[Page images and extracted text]
* * *

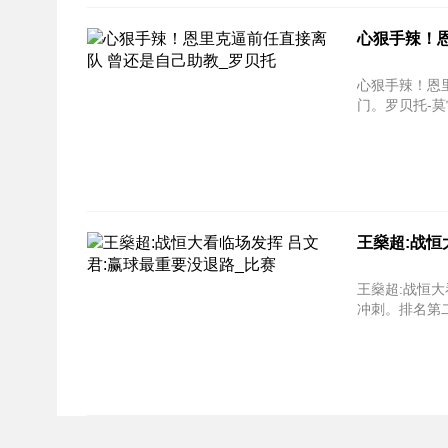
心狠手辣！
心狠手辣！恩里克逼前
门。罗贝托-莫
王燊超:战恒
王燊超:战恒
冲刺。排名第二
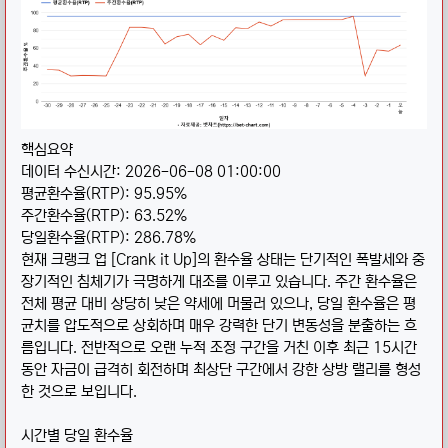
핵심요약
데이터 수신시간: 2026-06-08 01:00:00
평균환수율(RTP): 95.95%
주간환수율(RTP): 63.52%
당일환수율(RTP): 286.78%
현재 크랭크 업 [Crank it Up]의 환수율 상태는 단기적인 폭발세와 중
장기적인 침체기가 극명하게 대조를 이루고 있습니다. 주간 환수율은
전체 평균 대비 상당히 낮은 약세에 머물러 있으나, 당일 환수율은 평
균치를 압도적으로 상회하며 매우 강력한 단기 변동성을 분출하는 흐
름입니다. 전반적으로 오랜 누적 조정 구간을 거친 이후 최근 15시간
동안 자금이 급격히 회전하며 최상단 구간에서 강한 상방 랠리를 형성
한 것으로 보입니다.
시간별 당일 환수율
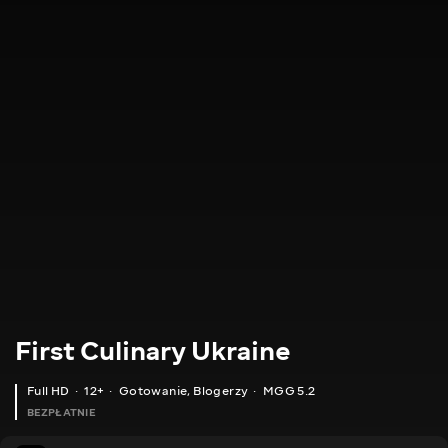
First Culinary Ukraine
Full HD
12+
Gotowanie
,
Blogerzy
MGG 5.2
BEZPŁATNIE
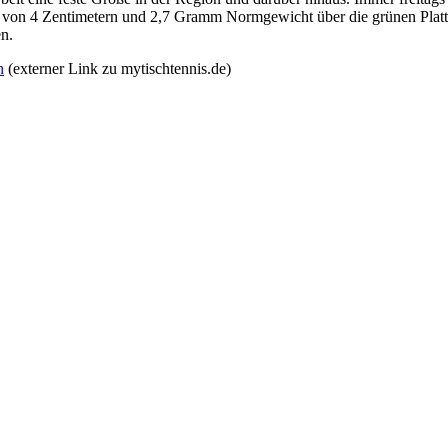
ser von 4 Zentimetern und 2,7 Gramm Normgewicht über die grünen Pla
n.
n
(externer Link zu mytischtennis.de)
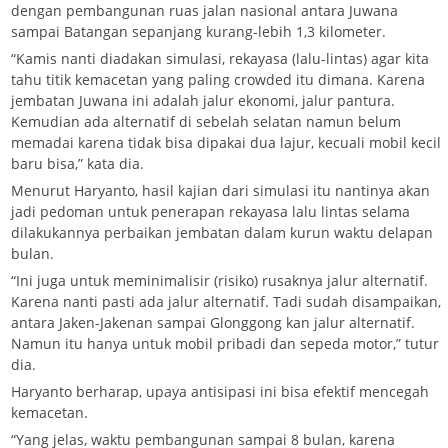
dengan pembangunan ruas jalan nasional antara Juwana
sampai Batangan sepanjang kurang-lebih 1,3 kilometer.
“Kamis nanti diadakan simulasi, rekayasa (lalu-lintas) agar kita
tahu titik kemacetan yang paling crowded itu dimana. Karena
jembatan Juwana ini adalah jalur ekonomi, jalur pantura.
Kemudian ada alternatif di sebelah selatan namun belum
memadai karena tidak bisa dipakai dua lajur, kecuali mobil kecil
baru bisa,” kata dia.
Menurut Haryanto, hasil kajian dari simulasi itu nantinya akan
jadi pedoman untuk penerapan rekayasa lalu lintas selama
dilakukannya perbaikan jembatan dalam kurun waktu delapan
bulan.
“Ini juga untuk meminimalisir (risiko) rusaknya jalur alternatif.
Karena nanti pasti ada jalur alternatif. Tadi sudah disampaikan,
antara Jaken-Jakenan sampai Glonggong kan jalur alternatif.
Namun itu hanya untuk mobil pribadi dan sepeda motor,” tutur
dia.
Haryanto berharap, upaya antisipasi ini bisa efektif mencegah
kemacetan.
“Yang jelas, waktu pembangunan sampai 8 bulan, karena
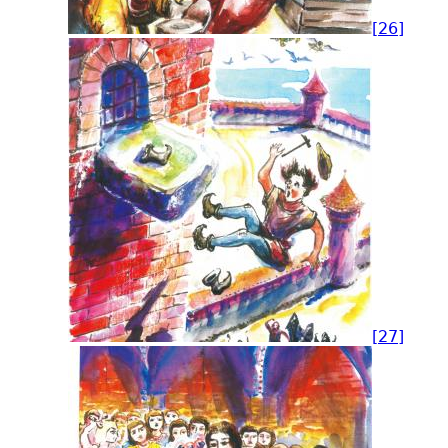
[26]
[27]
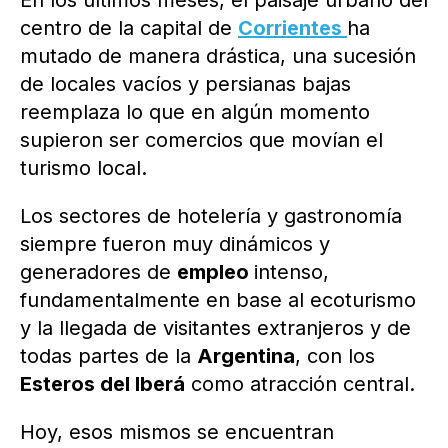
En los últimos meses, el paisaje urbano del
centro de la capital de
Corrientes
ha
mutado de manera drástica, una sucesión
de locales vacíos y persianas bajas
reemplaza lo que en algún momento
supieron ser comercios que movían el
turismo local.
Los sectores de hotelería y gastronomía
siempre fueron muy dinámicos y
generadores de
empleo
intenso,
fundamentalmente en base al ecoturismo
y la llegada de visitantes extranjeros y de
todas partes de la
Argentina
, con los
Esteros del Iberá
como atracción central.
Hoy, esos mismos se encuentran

* * *

◆ What to produce
Each line above should be written out again exactly, and no picture should appear in the copy.

◆ Exercise answer
心狠手辣！
心狠手辣！恩里克逼前
门。罗贝托-莫
王燊超:战恒
王燊超:战恒
冲刺。排名第二
핵심요약
데이터 수신시간: 2026-06-08 01:00:00
평균환수율(RTP): 95.95%
주간환수율(RTP): 63.52%
당일환수율(RTP): 286.78%
현재 크랭크 업 [Crank it Up]의 환수율 상태는 단기적인 폭발세와 중
장기적인 침체기가 극명하게 대조를 이루고 있습니다. 주간 환수율은
전체 평균 대비 상당히 낮은 약세에 머물러 있으나, 당일 환수율은 평
균치를 압도적으로 상회하며 매우 강력한 단기 변동성을 분출하는 흐
름입니다. 전반적으로 오랜 누적 조정 구간을 거친 이후 최근 15시간
동안 자금이 급격히 회전하며 최상단 구간에서 강한 상방 랠리를 형성
한 것으로 보입니다.
시간별 당일 환수율
First Culinary Ukraine
Full HD
12+
Gotowanie
,
Blogerzy
MGG 5.2
BEZPŁATNIE
ser von 4 Zentimetern und 2,7 Gramm Normgewicht über die grünen Pla
n.
n
(externer Link zu mytischtennis.de)
dengan pembangunan ruas jalan nasional antara Juwana
sampai Batangan sepanjang kurang-lebih 1,3 kilometer.
“Kamis nanti diadakan simulasi, rekayasa (lalu-lintas) agar kita
tahu titik kemacetan yang paling crowded itu dimana. Karena
jembatan Juwana ini adalah jalur ekonomi, jalur pantura.
Kemudian ada alternatif di sebelah selatan namun belum
memadai karena tidak bisa dipakai dua lajur, kecuali mobil kecil
baru bisa,” kata dia.
Menurut Haryanto, hasil kajian dari simulasi itu nantinya akan
jadi pedoman untuk penerapan rekayasa lalu lintas selama
dilakukannya perbaikan jembatan dalam kurun waktu delapan
bulan.
“Ini juga untuk meminimalisir (risiko) rusaknya jalur alternatif.
Karena nanti pasti ada jalur alternatif. Tadi sudah disampaikan,
antara Jaken-Jakenan sampai Glonggong kan jalur alternatif.
Namun itu hanya untuk mobil pribadi dan sepeda motor,” tutur
dia.
Haryanto berharap, upaya antisipasi ini bisa efektif mencegah
kemacetan.
“Yang jelas, waktu pembangunan sampai 8 bulan, karena
[26]
[27]
En los últimos meses, el paisaje urbano del
centro de la capital de
Corrientes
ha
mutado de manera drástica, una sucesión
de locales vacíos y persianas bajas
reemplaza lo que en algún momento
supieron ser comercios que movían el
turismo local.
Los sectores de hotelería y gastronomía
siempre fueron muy dinámicos y
generadores de
empleo
intenso,
fundamentalmente en base al ecoturismo
y la llegada de visitantes extranjeros y de
todas partes de la
Argentina
, con los
Esteros del Iberá
como atracción central.
Hoy, esos mismos se encuentran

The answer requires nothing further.